What the task asks | Search the records for "Sport". Copy every line where it appears.

-- Task inputs follows --

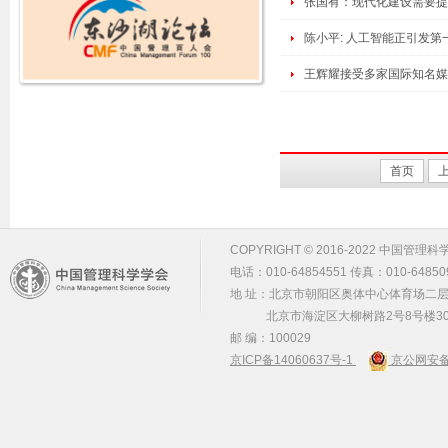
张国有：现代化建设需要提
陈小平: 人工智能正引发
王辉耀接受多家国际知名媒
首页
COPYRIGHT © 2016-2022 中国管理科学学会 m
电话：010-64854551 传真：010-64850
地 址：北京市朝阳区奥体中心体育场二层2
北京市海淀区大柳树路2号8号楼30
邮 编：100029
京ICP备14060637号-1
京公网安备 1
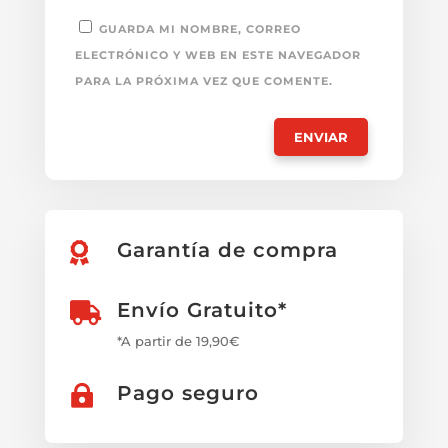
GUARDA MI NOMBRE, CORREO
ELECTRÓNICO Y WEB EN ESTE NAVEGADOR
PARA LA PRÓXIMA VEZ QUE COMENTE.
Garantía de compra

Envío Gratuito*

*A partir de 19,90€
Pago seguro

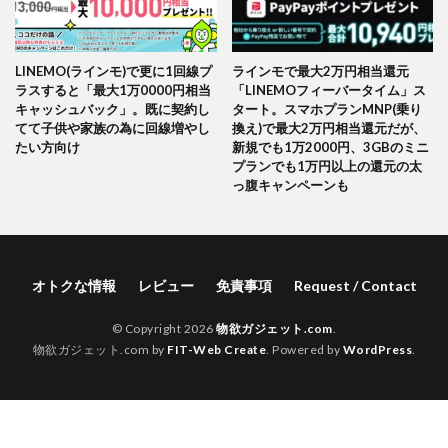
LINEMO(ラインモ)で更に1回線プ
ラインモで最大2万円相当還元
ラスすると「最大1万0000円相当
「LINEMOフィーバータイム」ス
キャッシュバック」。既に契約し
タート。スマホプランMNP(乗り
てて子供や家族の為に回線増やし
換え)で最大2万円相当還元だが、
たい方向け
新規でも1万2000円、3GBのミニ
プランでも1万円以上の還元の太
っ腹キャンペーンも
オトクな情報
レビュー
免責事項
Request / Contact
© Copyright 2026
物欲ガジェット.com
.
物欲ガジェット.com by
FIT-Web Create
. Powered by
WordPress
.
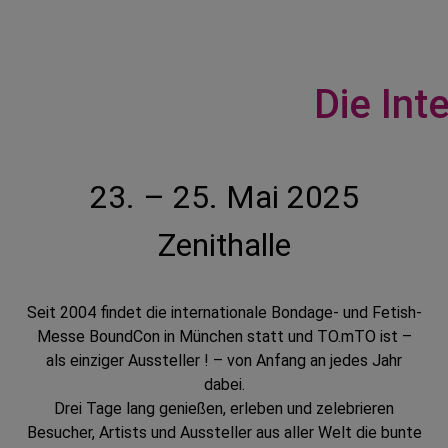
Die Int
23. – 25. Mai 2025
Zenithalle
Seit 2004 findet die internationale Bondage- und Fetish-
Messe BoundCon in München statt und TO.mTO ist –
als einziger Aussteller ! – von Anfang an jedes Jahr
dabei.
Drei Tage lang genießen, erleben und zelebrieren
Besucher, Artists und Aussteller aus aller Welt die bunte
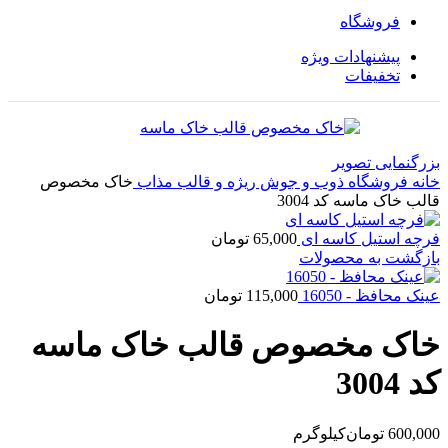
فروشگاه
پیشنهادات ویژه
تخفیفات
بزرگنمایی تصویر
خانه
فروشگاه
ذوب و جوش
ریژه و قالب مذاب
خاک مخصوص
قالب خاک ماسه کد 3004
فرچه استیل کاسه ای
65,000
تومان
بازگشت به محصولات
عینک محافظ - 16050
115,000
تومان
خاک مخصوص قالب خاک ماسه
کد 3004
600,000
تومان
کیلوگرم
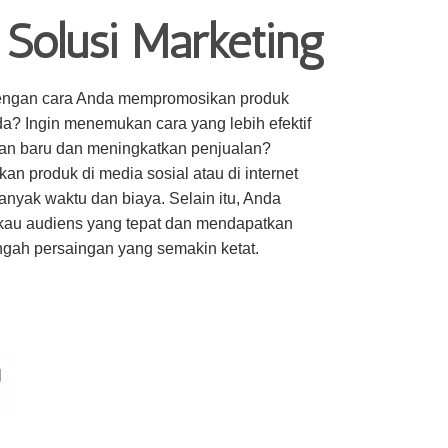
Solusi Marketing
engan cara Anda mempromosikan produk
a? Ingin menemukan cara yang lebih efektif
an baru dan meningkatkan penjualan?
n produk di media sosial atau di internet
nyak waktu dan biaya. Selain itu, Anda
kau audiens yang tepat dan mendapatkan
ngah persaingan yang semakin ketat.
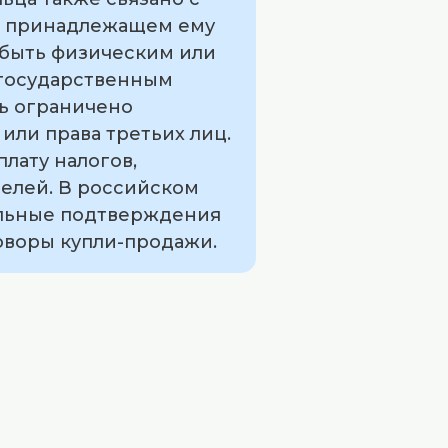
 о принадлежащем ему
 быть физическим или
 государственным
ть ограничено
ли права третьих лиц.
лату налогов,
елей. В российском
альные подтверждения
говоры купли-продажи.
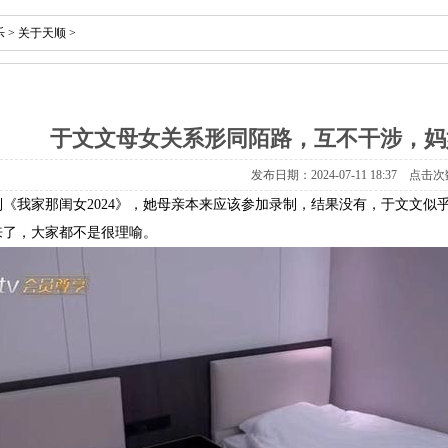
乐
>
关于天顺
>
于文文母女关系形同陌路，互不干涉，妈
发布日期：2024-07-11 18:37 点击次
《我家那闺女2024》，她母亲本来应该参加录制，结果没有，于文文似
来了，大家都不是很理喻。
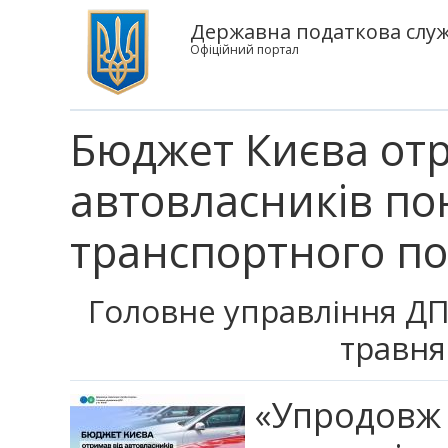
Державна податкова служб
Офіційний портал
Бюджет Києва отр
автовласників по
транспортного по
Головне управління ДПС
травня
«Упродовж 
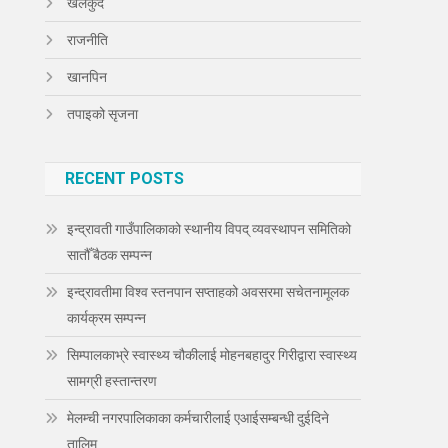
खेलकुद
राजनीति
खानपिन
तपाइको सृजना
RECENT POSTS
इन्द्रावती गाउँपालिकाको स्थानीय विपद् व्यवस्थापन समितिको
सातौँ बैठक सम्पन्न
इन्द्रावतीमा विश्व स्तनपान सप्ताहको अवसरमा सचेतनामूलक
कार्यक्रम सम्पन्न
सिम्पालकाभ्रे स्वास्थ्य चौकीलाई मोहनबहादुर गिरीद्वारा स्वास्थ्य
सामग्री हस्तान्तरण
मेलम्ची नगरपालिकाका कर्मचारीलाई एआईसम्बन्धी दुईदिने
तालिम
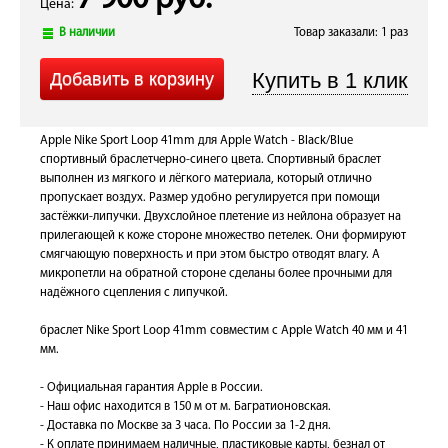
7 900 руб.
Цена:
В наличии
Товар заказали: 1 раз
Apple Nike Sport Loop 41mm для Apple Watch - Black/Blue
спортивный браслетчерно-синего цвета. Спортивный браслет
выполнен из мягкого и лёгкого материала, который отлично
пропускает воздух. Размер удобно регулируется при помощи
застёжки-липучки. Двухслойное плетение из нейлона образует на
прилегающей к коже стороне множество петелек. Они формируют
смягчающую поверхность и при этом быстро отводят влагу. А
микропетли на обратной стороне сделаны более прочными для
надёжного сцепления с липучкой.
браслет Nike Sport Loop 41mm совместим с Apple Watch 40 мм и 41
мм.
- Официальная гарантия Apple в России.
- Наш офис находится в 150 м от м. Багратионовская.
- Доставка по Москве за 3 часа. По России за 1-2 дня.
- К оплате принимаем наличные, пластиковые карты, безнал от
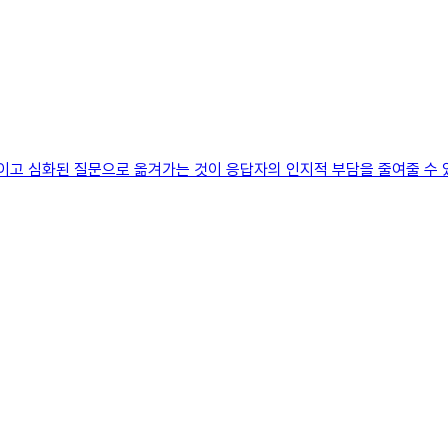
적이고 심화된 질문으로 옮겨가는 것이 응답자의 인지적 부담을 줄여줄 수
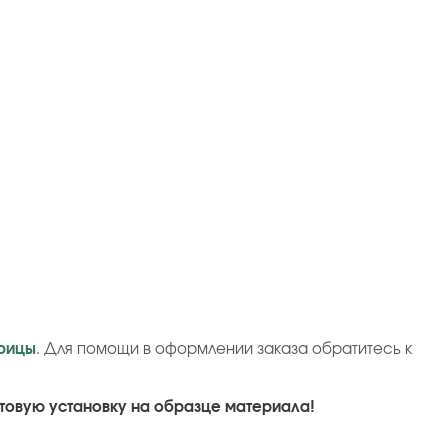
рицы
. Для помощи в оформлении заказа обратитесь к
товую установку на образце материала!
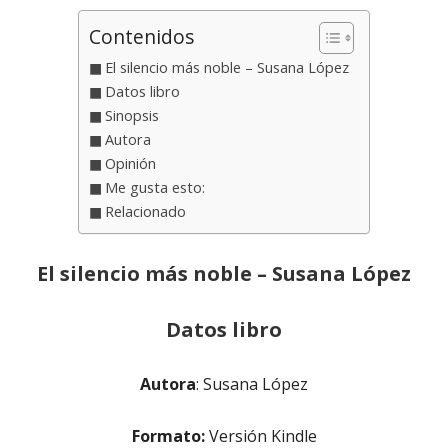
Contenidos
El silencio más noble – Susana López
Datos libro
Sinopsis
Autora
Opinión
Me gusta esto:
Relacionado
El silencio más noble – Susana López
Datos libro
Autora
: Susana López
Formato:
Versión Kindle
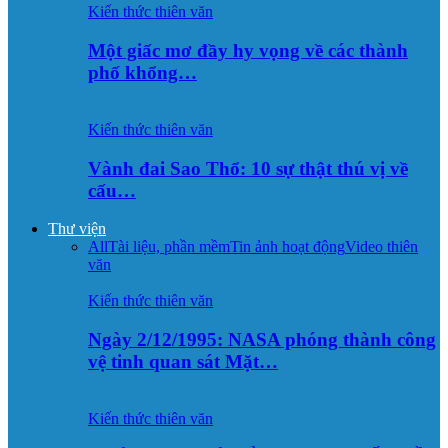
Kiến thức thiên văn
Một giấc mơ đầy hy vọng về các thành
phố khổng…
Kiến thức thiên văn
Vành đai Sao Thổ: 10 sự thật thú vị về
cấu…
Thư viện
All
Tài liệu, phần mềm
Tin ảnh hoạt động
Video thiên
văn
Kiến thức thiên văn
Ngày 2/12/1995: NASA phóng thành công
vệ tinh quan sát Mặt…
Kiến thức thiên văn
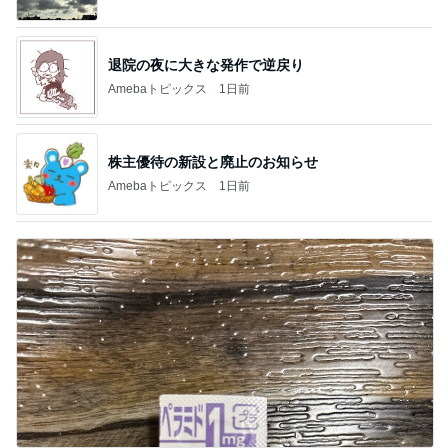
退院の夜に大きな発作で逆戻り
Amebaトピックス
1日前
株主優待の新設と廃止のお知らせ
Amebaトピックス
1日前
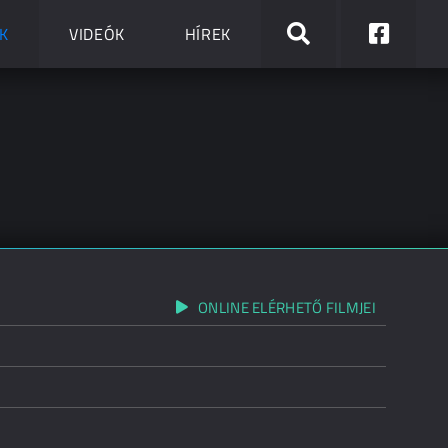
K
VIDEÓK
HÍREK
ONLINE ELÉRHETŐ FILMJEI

-- Task inputs concluded --

Result |
Apple Nike Sport Loop 41mm для Apple Watch - Black/Blue
браслет Nike Sport Loop 41mm совместим с Apple Watch 40 мм и 41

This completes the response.